Il breve addio a una vita intera
di Antonia Arslan
Mi aggiro per le grandi stanze abbandonate, e lo cerco dappertutto. Negli angoli dove accumulava i suoi tappeti lo spazio è vuoto, ormai impolverato. Sulla grande scrivania di cristallo l’agenda che gli regalai a Natale, con la copertina di pelle decorata da antichi caratteri armeni, è ferma al 9 gennaio: dal giorno dopo non riuscì più ad alzarsi e ad attraversare la vecchia casa. L’amato giaccone pelliccioso è appeso in ingresso, con le tasche ancora piene di caramelle solidificate e di fazzoletti di carta appallottolati.
Paolo, il mio amico del cuore, se n’è andato dall’altra parte il 2 di febbraio, e io mi sono molto arrabbiata con lui perché è stato così pigro da non raggiungere il suo compleanno, due settimane dopo. Si è abbandonato alla suadente, nuova e misteriosa amica che lo chiamava, lo chiamava incessantemente, e urgeva sulla sua stanchezza: e lo ha fatto con grazia, decoro e cortesia. Ma prima ha voluto vedere gli amici e le amiche, le persone che amava, ha parlato con ognuno, a ognuno ha donato.

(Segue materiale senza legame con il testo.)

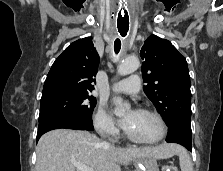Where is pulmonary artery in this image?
Listing matches in <instances>:
<instances>
[{
  "mask_svg": "<svg viewBox=\"0 0 223 171\" xmlns=\"http://www.w3.org/2000/svg\"><path fill=\"white\" fill-rule=\"evenodd\" d=\"M141 82L138 75H131L127 79L121 80L113 84L114 92L123 94H136L140 91Z\"/></svg>",
  "mask_w": 223,
  "mask_h": 171,
  "instance_id": "obj_1",
  "label": "pulmonary artery"
}]
</instances>
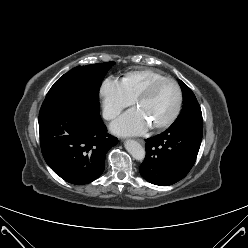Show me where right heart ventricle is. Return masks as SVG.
<instances>
[{
  "label": "right heart ventricle",
  "mask_w": 248,
  "mask_h": 248,
  "mask_svg": "<svg viewBox=\"0 0 248 248\" xmlns=\"http://www.w3.org/2000/svg\"><path fill=\"white\" fill-rule=\"evenodd\" d=\"M161 78H164V76L159 72L143 69L126 73L121 83L127 94L134 100L151 82Z\"/></svg>",
  "instance_id": "e07e8e85"
}]
</instances>
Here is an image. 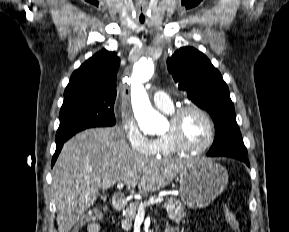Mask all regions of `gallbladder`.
I'll return each mask as SVG.
<instances>
[{
    "label": "gallbladder",
    "instance_id": "obj_1",
    "mask_svg": "<svg viewBox=\"0 0 289 232\" xmlns=\"http://www.w3.org/2000/svg\"><path fill=\"white\" fill-rule=\"evenodd\" d=\"M101 199L106 200V195H102Z\"/></svg>",
    "mask_w": 289,
    "mask_h": 232
}]
</instances>
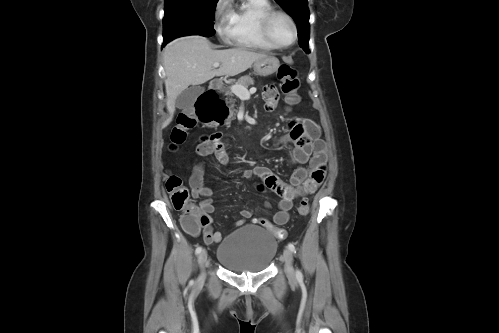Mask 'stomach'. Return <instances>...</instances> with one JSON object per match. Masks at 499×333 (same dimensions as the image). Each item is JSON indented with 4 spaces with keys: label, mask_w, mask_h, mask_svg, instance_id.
I'll return each mask as SVG.
<instances>
[{
    "label": "stomach",
    "mask_w": 499,
    "mask_h": 333,
    "mask_svg": "<svg viewBox=\"0 0 499 333\" xmlns=\"http://www.w3.org/2000/svg\"><path fill=\"white\" fill-rule=\"evenodd\" d=\"M279 60L275 57L267 56L254 63V71L260 76H269L275 73L279 68Z\"/></svg>",
    "instance_id": "1"
}]
</instances>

Dal suo sguardo avevo capito che stava succedendo qualcosa. Non mi puntava più direttamente gli occhi negli occhi, si perdeva spesso nel vuoto. Ma era un vuoto strano. Sembrava pensare ad altro; ma poi mi accorsi che gli passavano davanti, come nuvole lente, bizzarri richiami: e che giorno dopo giorno il nostro consueto chiacchierare, le discussioni su letture e riflessioni, su libri e giornali, su persone cose paesaggi umori della città, si appannavano e perdevano significato.

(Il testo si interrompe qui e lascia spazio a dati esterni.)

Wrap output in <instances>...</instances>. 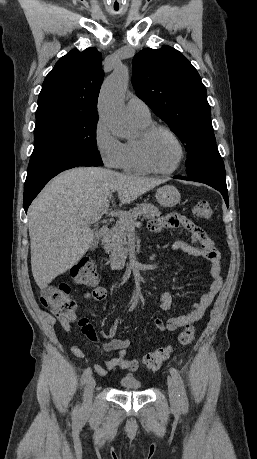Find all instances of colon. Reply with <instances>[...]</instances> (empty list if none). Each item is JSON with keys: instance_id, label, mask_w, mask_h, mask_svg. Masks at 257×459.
Segmentation results:
<instances>
[{"instance_id": "colon-1", "label": "colon", "mask_w": 257, "mask_h": 459, "mask_svg": "<svg viewBox=\"0 0 257 459\" xmlns=\"http://www.w3.org/2000/svg\"><path fill=\"white\" fill-rule=\"evenodd\" d=\"M194 215L198 220H209L212 216L209 202L205 199L199 200L194 207ZM71 276L80 285L93 286L98 281L96 265L87 258L80 260L72 268ZM40 301L61 320L72 319L77 310L76 302L70 297V286L66 283L44 287ZM194 338L195 330L192 327H186L178 336V344L187 346L194 341ZM169 354V347L158 348L144 357L143 364L149 370H157L167 360Z\"/></svg>"}]
</instances>
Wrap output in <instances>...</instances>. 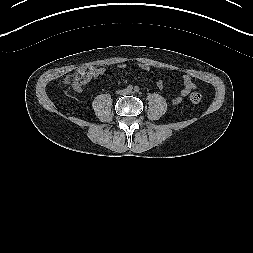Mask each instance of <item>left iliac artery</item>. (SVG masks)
Instances as JSON below:
<instances>
[{"label":"left iliac artery","instance_id":"1","mask_svg":"<svg viewBox=\"0 0 253 253\" xmlns=\"http://www.w3.org/2000/svg\"><path fill=\"white\" fill-rule=\"evenodd\" d=\"M140 89H139V87L138 86H136L135 88H134V91L135 92H138Z\"/></svg>","mask_w":253,"mask_h":253}]
</instances>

Parlava poco dei suoi malesseri, ma camminava con fatica sempre più evidente. Faticava a raggiungere il suo studio, curvando esageratamente la sua alta statura e oscillando un poco. Scioglieva le mani strette sulla schiena e si appoggiava leggermente su una sedia e poi su un’altra, come seguendo il filo segreto di una vitalità che gli sfuggiva, un poco alla volta – lui consenziente. Aveva accettato la malattia e se la faceva compagna; aveva accettato la fine e la sapeva imminente. Ormai pensava le cose di Dio.
E io non capivo, non sentivo la corsa del tempo. Su tante cose e su tanti nostri discorsi e sorrisi e bisticci era già calato il sipario: l’ultima frase era già stata detta, ma io probabilmente l’avevo dimenticata; l’ultima torta e l’ultimo biscottino erano stati preparati, ma io non mi ero accorta di doverli gustare con spasmodica attenzione. Così mi convinsi che avremmo passato il Natale e le feste in pace e gioia, come sempre, immersi nell’atmosfera profumata dei suoi dolci, tra aromi di cioccolata e vaniglia, aspettando la meravigliosa cassata siciliana e le speciali, saporite lenticchie che preparava per Capodanno con lenta allegria.
Invece furono giorni tristi. Era come una nuvola pesante, un temporale che non scoppiava. Si aggirava sopra la casa, ammorbava i nostri pensieri, stancava la mente e il cuore: io mi sfinivo a sfogliare libri, a vagare qua e là sentendola ostile. Lui era sempre più silenzioso e ci parlavamo poco, l’indispensabile. Voleva, lo capii tardi, che lo lasciassi andare.
Non ci fu la cassata, con la pasta di mandorle verde e la scritta augurale; ci furono infermieri e medicine, e il suo viso sempre più affilato. Finché in un’alba scura e polverosa gli tenni la mano sul cuore e gli dissi: «A presto, amico della mia vita»».